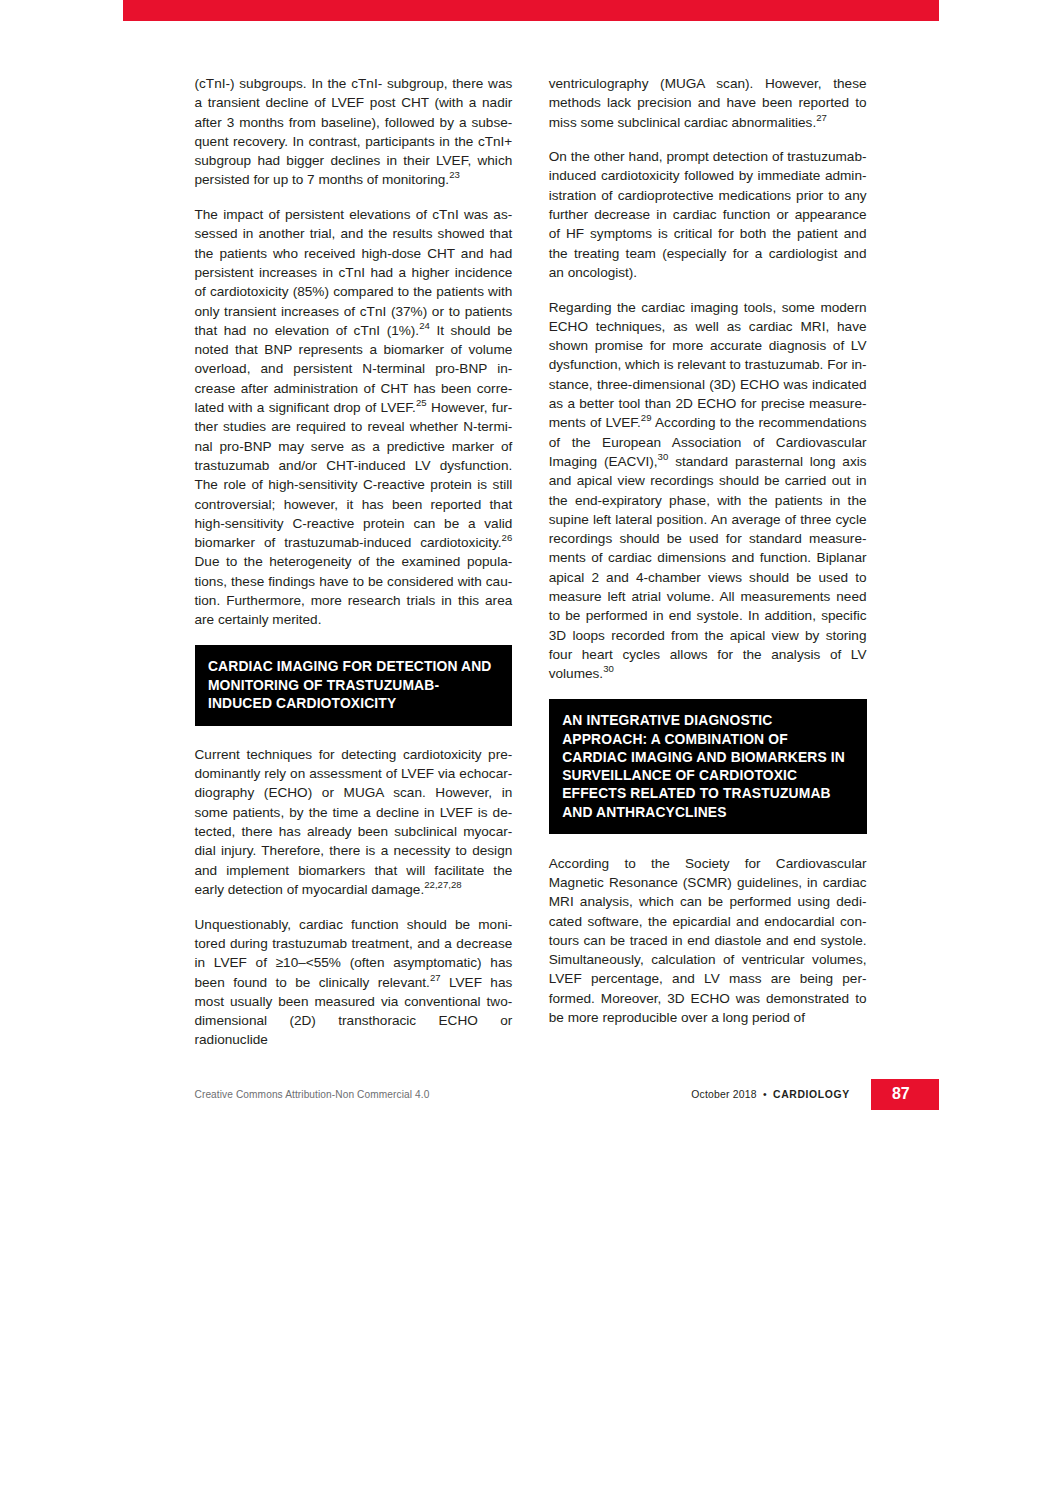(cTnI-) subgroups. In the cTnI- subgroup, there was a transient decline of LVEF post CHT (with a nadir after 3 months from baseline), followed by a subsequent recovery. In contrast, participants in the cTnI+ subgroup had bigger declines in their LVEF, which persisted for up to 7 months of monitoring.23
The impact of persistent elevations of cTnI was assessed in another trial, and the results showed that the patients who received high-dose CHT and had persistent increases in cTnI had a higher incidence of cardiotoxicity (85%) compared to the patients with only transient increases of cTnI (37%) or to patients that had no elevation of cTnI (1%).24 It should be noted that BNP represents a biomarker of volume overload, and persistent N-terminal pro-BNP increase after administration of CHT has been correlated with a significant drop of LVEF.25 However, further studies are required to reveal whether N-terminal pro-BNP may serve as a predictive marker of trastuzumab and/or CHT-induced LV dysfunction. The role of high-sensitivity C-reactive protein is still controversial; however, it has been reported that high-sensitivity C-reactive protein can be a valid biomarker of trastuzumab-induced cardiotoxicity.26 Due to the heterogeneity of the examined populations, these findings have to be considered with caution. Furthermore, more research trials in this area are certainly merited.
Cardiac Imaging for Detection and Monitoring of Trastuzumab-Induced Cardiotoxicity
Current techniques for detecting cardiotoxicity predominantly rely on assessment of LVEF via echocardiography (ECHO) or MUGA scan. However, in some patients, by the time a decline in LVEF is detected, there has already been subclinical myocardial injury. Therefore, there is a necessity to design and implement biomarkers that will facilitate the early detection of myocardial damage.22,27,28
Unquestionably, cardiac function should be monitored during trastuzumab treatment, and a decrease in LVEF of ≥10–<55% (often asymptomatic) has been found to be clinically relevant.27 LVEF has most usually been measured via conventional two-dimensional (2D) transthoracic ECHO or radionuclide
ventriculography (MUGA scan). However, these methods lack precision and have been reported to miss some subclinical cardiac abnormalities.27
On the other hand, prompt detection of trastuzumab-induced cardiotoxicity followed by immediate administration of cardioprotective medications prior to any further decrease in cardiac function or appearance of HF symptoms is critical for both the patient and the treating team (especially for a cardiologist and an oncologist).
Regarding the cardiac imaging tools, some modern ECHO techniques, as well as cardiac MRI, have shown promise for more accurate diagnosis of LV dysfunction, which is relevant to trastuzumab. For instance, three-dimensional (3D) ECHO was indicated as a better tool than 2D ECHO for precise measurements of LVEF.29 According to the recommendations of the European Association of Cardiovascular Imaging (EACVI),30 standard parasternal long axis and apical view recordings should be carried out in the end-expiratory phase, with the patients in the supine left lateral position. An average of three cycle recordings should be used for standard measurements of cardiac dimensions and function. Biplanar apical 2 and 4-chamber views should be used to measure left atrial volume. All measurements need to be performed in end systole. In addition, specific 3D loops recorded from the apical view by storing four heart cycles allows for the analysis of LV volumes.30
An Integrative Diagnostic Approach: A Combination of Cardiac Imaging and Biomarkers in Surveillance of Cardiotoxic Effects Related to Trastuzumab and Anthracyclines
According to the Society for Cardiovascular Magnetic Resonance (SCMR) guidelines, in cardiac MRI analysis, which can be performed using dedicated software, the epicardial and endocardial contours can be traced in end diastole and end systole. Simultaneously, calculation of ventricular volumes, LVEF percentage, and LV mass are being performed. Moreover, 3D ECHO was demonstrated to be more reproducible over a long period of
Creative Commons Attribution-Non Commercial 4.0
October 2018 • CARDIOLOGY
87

+ + + + + + +

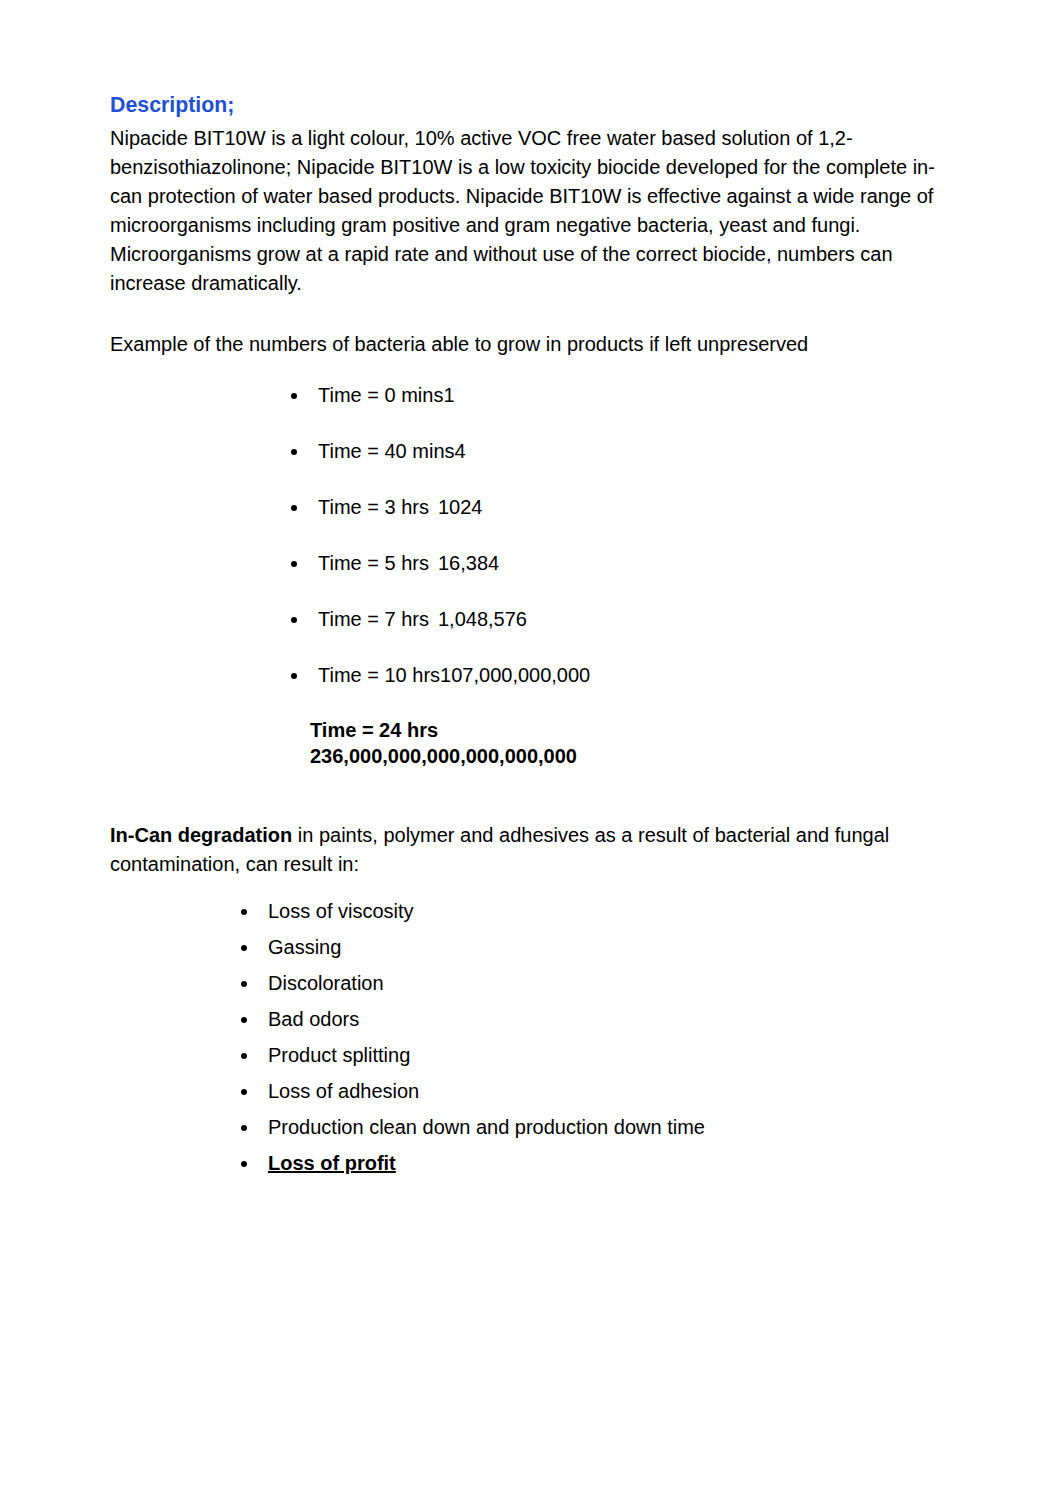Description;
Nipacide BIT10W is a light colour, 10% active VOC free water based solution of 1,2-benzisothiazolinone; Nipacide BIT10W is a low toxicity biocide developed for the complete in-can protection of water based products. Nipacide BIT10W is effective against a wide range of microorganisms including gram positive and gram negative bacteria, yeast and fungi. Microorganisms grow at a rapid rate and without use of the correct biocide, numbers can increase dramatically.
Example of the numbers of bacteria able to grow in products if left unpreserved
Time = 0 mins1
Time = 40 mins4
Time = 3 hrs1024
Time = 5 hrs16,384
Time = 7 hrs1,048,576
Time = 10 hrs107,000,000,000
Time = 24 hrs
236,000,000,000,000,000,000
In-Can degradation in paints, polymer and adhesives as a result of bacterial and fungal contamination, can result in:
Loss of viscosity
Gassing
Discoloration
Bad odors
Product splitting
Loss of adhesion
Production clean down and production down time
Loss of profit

+ + + + + + +

Instructions to follow: Please give back exactly the lines of this listing beginning at the line with "Product splitting" and ending with the line with "Loss of profit", both included, and nothing else.

Written response:
Product splitting
Loss of adhesion
Production clean down and production down time
Loss of profit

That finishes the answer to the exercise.